- C'est de la viande de quoi ? interrogea Eri d'une minuscule voix.
La chair grillée avait un goût plutôt désagréable, mais au moins, elle avait de quoi manger. Et surtout, pensa-t-elle ensuite, peu importe qu'il s'agisse de chien ou de chat, eux au moins ne mangeaient pas d'humains.Eiji se râcla la gorge de façon assez bruyante, avant que sa sœur ne lui mette un petit coup de coude dans les côtes - qu'Eri ne remarqua pas.
Tous se regardèrent chacun leur tour, l'air de se demander s'il était bon ou non de lui dire la vérité dès maintenant.
Tous sans exception étaient passés par là.
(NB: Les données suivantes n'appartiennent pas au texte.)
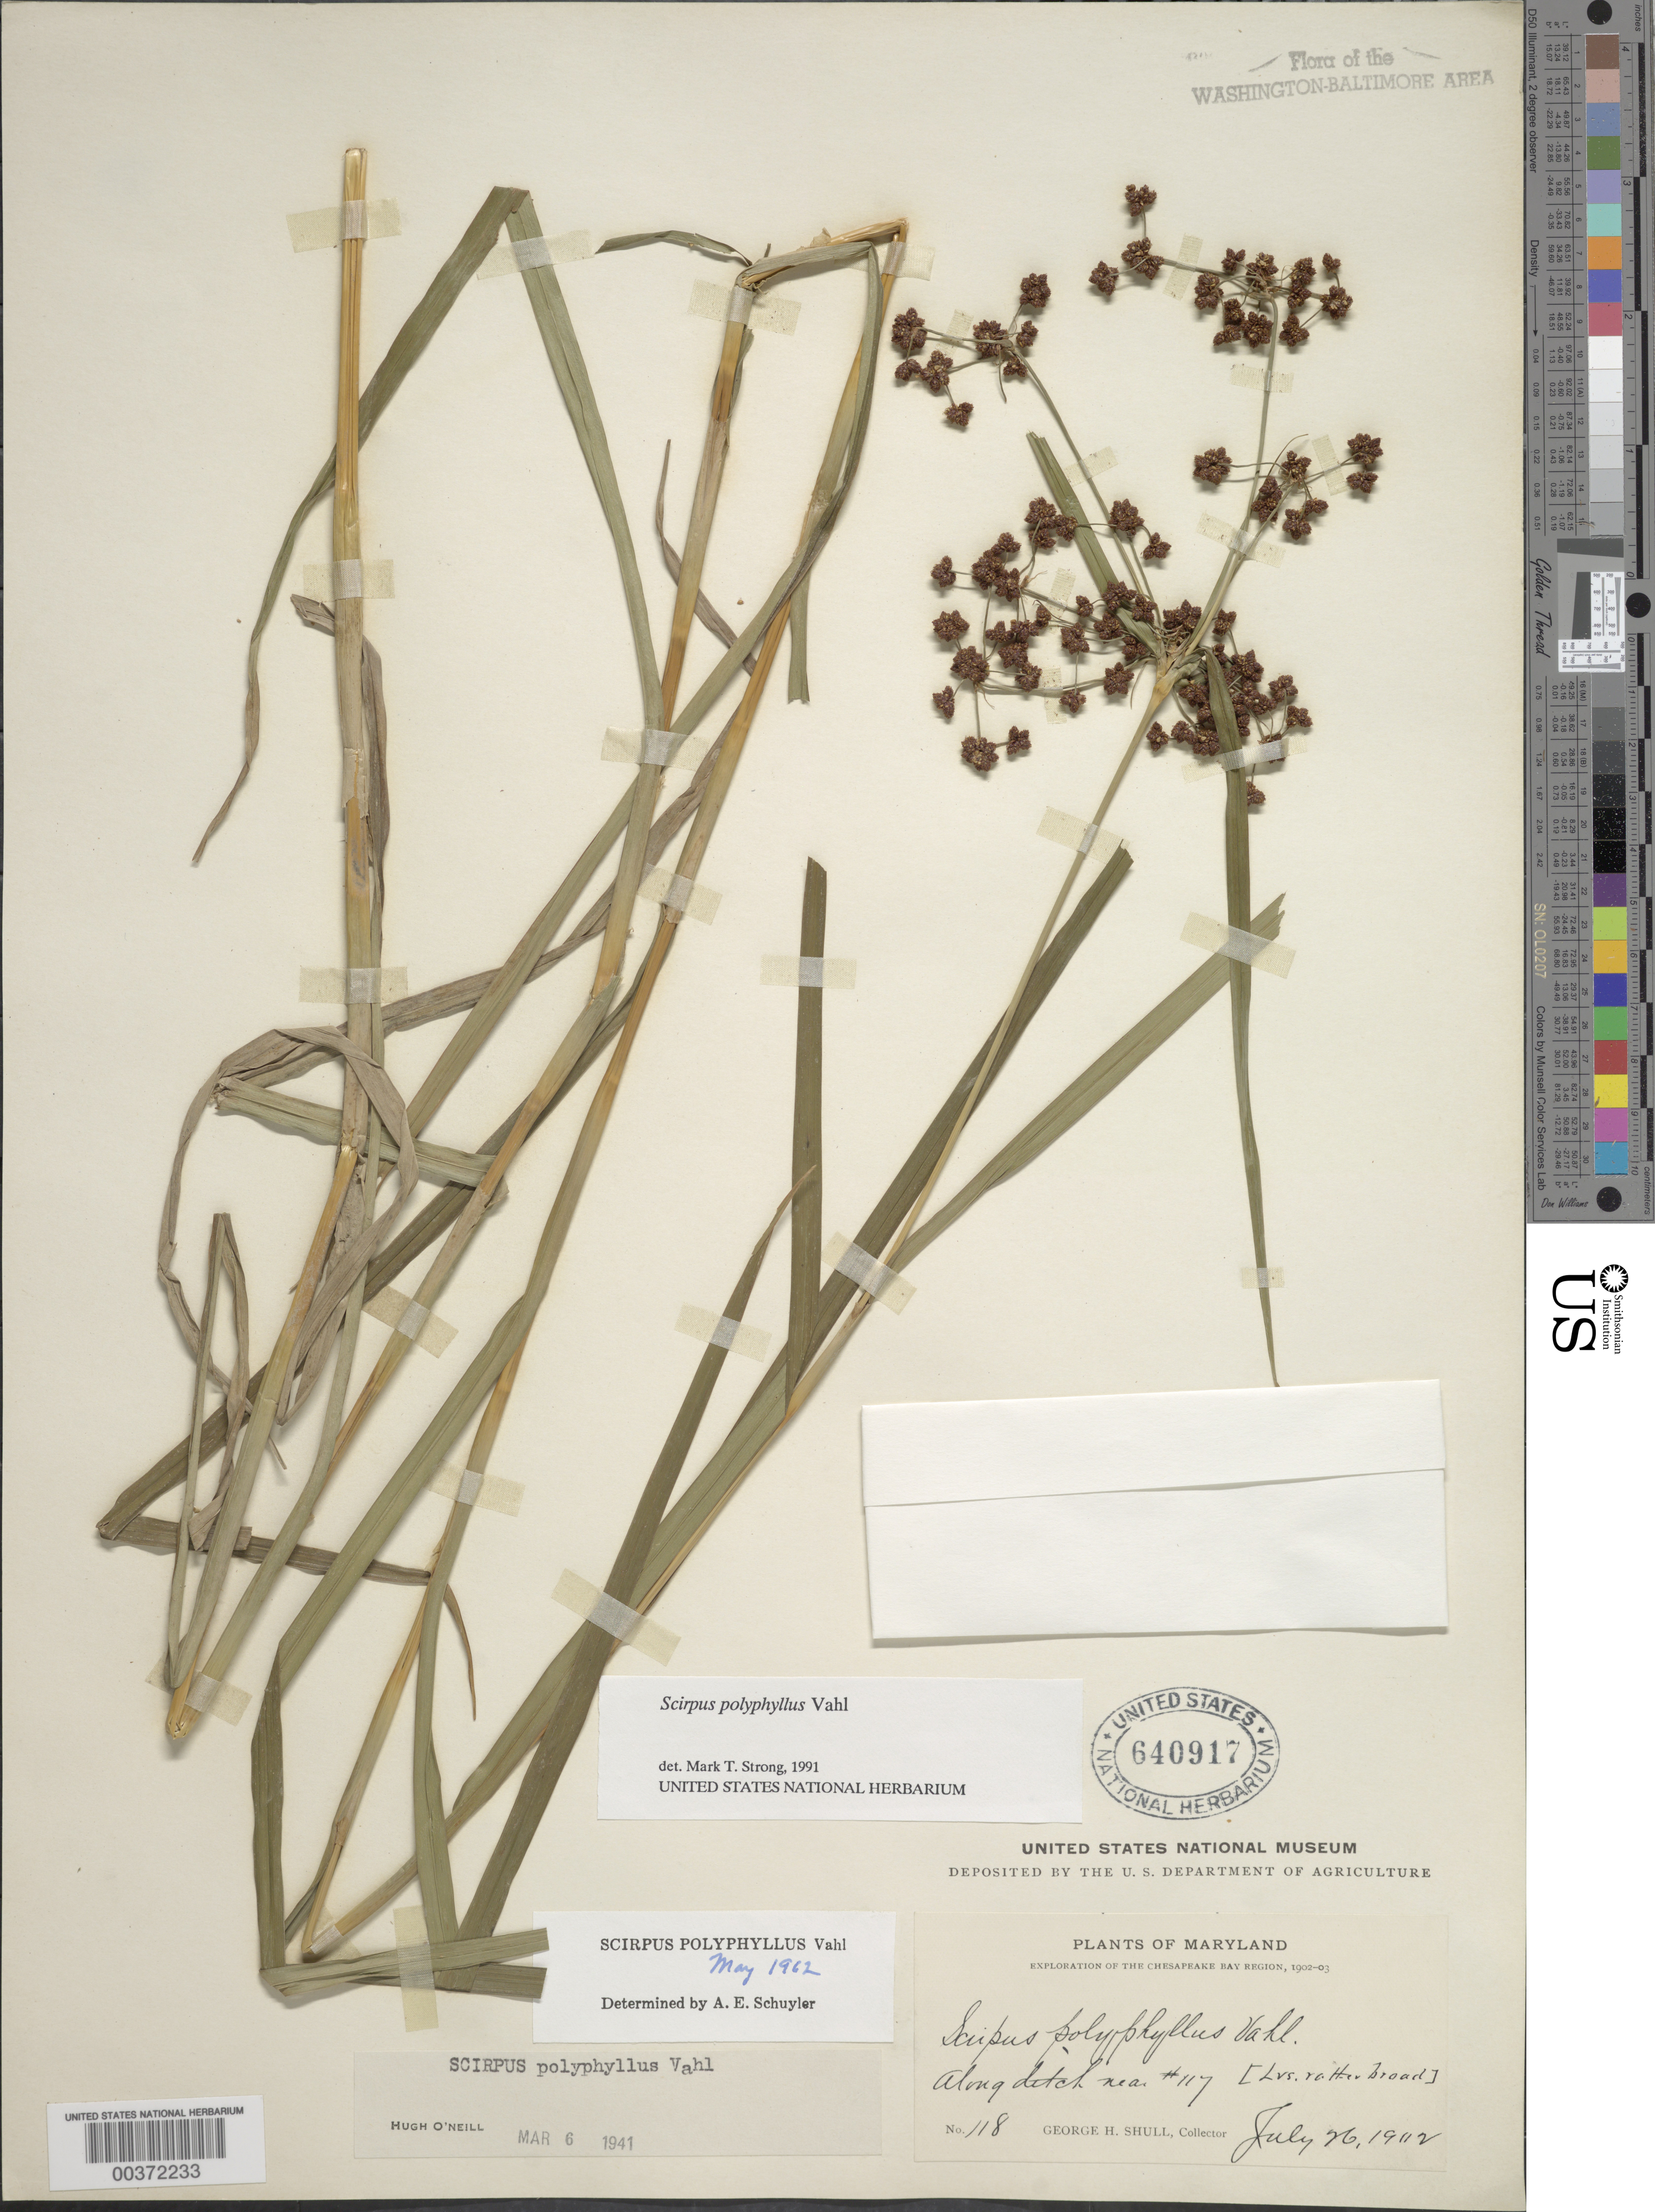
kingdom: Plantae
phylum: Tracheophyta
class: Liliopsida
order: Poales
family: Cyperaceae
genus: Scirpus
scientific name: Scirpus polyphyllus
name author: Vahl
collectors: G. H. Shull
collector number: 118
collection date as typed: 26 Jul 1902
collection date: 1902-07-26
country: United States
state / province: Maryland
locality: Route 117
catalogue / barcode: US 640917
Ils pressentaient non sans un sentiment d'horreur mêlé à une forme de culpabilité ce que ressentirait Eri au moment où elle découvrirait de quel espèce animale elle avait dévoré la chair.
Peut-être n'auraient-ils dû que se contenter de cueillir quelques baies...
Tôt le matin, Kaito aidé de Sona et Botan s'était emparé du cadavre de la folle du capot bien avant que la nouvelle ne se soit réveillée.
Le corps était resté à l'entrée de la grotte, jusqu'à ce que l'espèce de chef du groupe de survivants ait décidé qu'il était temps de dépecer et de cuire le gibier.
Heureusement, on était en plein hiver : les nuits étaient rudes, le macchabée n'était pas encore périmé. Ses restes étaient entreposés quelque part dans la forêt, où peut-être que demain deux autres membres de la tribu iraient récupérer de quoi se nourrir - à moins que les sauvages n'aient repéré cette viande plus rapidement.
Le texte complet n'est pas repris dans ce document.